Supplied data =
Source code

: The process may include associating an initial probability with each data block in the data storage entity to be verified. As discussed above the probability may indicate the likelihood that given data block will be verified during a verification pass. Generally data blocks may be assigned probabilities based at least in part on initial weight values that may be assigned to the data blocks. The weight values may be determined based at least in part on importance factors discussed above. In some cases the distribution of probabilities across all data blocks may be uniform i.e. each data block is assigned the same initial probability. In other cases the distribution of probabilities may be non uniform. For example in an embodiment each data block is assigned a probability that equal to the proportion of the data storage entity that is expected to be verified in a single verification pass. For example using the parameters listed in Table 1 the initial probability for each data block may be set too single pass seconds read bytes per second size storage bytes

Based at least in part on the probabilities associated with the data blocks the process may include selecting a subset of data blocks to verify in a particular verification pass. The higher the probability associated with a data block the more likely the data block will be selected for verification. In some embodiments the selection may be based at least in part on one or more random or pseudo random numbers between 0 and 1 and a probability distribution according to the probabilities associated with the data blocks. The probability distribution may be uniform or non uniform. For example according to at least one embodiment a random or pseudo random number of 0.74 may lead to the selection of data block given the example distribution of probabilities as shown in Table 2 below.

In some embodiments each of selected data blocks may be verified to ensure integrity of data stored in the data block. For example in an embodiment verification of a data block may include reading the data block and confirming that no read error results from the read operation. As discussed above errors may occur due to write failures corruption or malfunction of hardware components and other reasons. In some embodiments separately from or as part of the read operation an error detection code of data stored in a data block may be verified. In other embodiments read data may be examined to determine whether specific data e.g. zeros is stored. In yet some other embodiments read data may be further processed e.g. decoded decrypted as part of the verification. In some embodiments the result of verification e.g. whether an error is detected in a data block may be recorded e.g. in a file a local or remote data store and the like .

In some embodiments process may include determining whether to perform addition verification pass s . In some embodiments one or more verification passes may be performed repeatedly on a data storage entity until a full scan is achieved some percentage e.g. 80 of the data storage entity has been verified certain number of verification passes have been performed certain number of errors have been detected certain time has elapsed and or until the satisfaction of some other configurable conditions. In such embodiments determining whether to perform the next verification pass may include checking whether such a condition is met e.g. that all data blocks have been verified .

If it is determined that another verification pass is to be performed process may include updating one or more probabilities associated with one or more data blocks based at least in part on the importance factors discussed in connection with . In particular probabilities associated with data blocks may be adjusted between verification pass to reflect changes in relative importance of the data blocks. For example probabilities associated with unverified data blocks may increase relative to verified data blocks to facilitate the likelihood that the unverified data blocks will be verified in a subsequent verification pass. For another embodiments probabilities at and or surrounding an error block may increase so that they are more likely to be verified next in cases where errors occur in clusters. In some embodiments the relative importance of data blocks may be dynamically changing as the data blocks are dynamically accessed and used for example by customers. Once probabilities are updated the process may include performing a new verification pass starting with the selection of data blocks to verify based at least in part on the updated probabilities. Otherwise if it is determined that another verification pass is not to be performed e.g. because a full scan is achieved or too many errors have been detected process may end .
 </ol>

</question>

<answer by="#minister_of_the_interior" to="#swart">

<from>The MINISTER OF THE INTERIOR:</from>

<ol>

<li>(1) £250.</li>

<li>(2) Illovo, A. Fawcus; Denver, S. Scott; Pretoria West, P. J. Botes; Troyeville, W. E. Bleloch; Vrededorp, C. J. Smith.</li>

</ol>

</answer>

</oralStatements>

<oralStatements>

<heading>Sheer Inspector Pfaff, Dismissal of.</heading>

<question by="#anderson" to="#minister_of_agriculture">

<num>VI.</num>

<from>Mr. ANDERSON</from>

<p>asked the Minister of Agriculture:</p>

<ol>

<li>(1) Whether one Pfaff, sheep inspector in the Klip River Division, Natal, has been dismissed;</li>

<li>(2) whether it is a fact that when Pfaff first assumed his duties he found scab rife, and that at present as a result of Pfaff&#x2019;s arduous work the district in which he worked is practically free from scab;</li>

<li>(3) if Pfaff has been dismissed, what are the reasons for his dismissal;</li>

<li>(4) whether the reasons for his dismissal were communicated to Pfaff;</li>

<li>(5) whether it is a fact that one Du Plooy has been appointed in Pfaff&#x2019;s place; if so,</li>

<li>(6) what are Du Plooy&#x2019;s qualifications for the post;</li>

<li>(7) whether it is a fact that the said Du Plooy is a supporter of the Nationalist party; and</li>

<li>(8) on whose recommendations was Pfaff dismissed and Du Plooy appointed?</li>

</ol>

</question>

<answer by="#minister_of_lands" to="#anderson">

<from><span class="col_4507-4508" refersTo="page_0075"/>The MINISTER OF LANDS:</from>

Work to be completed = Reproduce the listing above in full, replacing every occurrence of "scab" with "sheep scab" and leaving all other text unaltered.

Exercise solution =
Source code

: The process may include associating an initial probability with each data block in the data storage entity to be verified. As discussed above the probability may indicate the likelihood that given data block will be verified during a verification pass. Generally data blocks may be assigned probabilities based at least in part on initial weight values that may be assigned to the data blocks. The weight values may be determined based at least in part on importance factors discussed above. In some cases the distribution of probabilities across all data blocks may be uniform i.e. each data block is assigned the same initial probability. In other cases the distribution of probabilities may be non uniform. For example in an embodiment each data block is assigned a probability that equal to the proportion of the data storage entity that is expected to be verified in a single verification pass. For example using the parameters listed in Table 1 the initial probability for each data block may be set too single pass seconds read bytes per second size storage bytes

Based at least in part on the probabilities associated with the data blocks the process may include selecting a subset of data blocks to verify in a particular verification pass. The higher the probability associated with a data block the more likely the data block will be selected for verification. In some embodiments the selection may be based at least in part on one or more random or pseudo random numbers between 0 and 1 and a probability distribution according to the probabilities associated with the data blocks. The probability distribution may be uniform or non uniform. For example according to at least one embodiment a random or pseudo random number of 0.74 may lead to the selection of data block given the example distribution of probabilities as shown in Table 2 below.

In some embodiments each of selected data blocks may be verified to ensure integrity of data stored in the data block. For example in an embodiment verification of a data block may include reading the data block and confirming that no read error results from the read operation. As discussed above errors may occur due to write failures corruption or malfunction of hardware components and other reasons. In some embodiments separately from or as part of the read operation an error detection code of data stored in a data block may be verified. In other embodiments read data may be examined to determine whether specific data e.g. zeros is stored. In yet some other embodiments read data may be further processed e.g. decoded decrypted as part of the verification. In some embodiments the result of verification e.g. whether an error is detected in a data block may be recorded e.g. in a file a local or remote data store and the like .

In some embodiments process may include determining whether to perform addition verification pass s . In some embodiments one or more verification passes may be performed repeatedly on a data storage entity until a full scan is achieved some percentage e.g. 80 of the data storage entity has been verified certain number of verification passes have been performed certain number of errors have been detected certain time has elapsed and or until the satisfaction of some other configurable conditions. In such embodiments determining whether to perform the next verification pass may include checking whether such a condition is met e.g. that all data blocks have been verified .

If it is determined that another verification pass is to be performed process may include updating one or more probabilities associated with one or more data blocks based at least in part on the importance factors discussed in connection with . In particular probabilities associated with data blocks may be adjusted between verification pass to reflect changes in relative importance of the data blocks. For example probabilities associated with unverified data blocks may increase relative to verified data blocks to facilitate the likelihood that the unverified data blocks will be verified in a subsequent verification pass. For another embodiments probabilities at and or surrounding an error block may increase so that they are more likely to be verified next in cases where errors occur in clusters. In some embodiments the relative importance of data blocks may be dynamically changing as the data blocks are dynamically accessed and used for example by customers. Once probabilities are updated the process may include performing a new verification pass starting with the selection of data blocks to verify based at least in part on the updated probabilities. Otherwise if it is determined that another verification pass is not to be performed e.g. because a full scan is achieved or too many errors have been detected process may end .
 </ol>

</question>

<answer by="#minister_of_the_interior" to="#swart">

<from>The MINISTER OF THE INTERIOR:</from>

<ol>

<li>(1) £250.</li>

<li>(2) Illovo, A. Fawcus; Denver, S. Scott; Pretoria West, P. J. Botes; Troyeville, W. E. Bleloch; Vrededorp, C. J. Smith.</li>

</ol>

</answer>

</oralStatements>

<oralStatements>

<heading>Sheer Inspector Pfaff, Dismissal of.</heading>

<question by="#anderson" to="#minister_of_agriculture">

<num>VI.</num>

<from>Mr. ANDERSON</from>

<p>asked the Minister of Agriculture:</p>

<ol>

<li>(1) Whether one Pfaff, sheep inspector in the Klip River Division, Natal, has been dismissed;</li>

<li>(2) whether it is a fact that when Pfaff first assumed his duties he found sheep scab rife, and that at present as a result of Pfaff&#x2019;s arduous work the district in which he worked is practically free from sheep scab;</li>

<li>(3) if Pfaff has been dismissed, what are the reasons for his dismissal;</li>

<li>(4) whether the reasons for his dismissal were communicated to Pfaff;</li>

<li>(5) whether it is a fact that one Du Plooy has been appointed in Pfaff&#x2019;s place; if so,</li>

<li>(6) what are Du Plooy&#x2019;s qualifications for the post;</li>

<li>(7) whether it is a fact that the said Du Plooy is a supporter of the Nationalist party; and</li>

<li>(8) on whose recommendations was Pfaff dismissed and Du Plooy appointed?</li>

</ol>

</question>

<answer by="#minister_of_lands" to="#anderson">

<from><span class="col_4507-4508" refersTo="page_0075"/>The MINISTER OF LANDS:</from>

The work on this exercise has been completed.